- [MATERIALS PROVIDED]
★ ★ ★ ★ ★

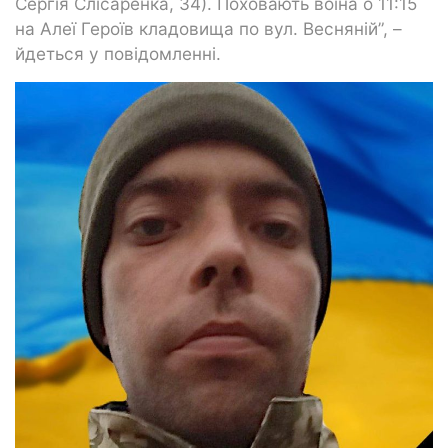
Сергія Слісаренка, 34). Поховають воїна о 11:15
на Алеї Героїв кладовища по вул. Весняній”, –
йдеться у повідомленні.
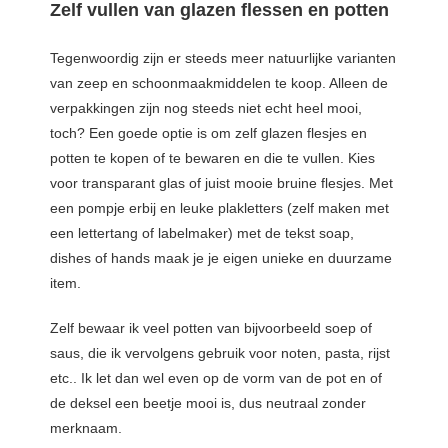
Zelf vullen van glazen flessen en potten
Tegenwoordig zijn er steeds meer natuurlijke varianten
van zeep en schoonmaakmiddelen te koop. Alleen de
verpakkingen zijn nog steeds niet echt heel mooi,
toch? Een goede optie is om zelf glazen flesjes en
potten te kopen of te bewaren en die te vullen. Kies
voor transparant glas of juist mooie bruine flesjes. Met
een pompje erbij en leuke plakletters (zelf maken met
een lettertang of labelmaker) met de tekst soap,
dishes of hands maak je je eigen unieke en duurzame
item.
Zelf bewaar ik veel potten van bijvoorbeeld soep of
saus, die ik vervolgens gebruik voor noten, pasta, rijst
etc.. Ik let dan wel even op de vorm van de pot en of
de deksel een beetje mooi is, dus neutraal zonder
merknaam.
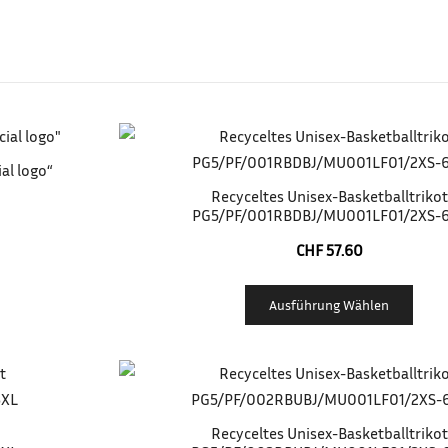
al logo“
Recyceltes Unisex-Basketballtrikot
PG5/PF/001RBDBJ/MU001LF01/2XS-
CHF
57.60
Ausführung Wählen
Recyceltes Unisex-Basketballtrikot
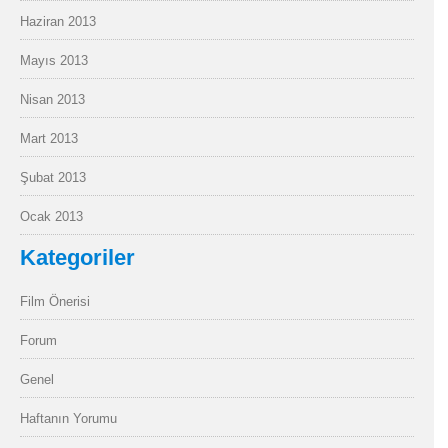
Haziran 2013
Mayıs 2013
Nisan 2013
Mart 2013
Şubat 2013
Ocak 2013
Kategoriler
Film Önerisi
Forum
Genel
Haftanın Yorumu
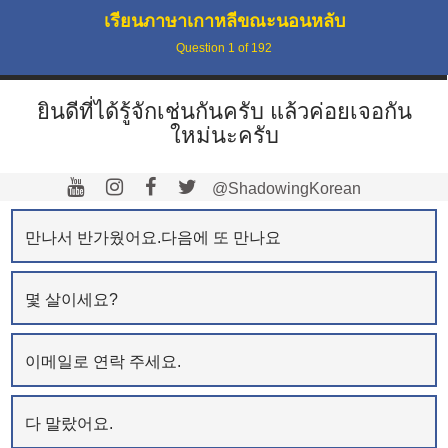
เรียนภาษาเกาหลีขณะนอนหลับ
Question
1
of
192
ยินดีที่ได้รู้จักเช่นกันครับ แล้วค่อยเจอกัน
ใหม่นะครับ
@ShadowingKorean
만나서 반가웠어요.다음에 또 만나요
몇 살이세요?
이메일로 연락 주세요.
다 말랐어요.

★ ★ ★ ★ ★

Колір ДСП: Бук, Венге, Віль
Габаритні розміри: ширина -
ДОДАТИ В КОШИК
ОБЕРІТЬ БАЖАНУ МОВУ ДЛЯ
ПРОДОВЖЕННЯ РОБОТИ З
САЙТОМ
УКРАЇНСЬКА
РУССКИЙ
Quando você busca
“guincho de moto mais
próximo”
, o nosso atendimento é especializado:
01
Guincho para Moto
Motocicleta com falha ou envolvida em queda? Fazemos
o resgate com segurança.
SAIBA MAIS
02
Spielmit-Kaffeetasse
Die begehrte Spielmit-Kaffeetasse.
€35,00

★ ★ ★ ★ ★

- [WHAT THE TASK REQUIRES] Duplicate everything in the entries from the line containing "Сергія Слісаренка, 34)." down to the line containing "йдеться у повідомленні.", including both of those lines.

- [TASK RESULT]
Сергія Слісаренка, 34). Поховають воїна о 11:15
на Алеї Героїв кладовища по вул. Весняній”, –
йдеться у повідомленні.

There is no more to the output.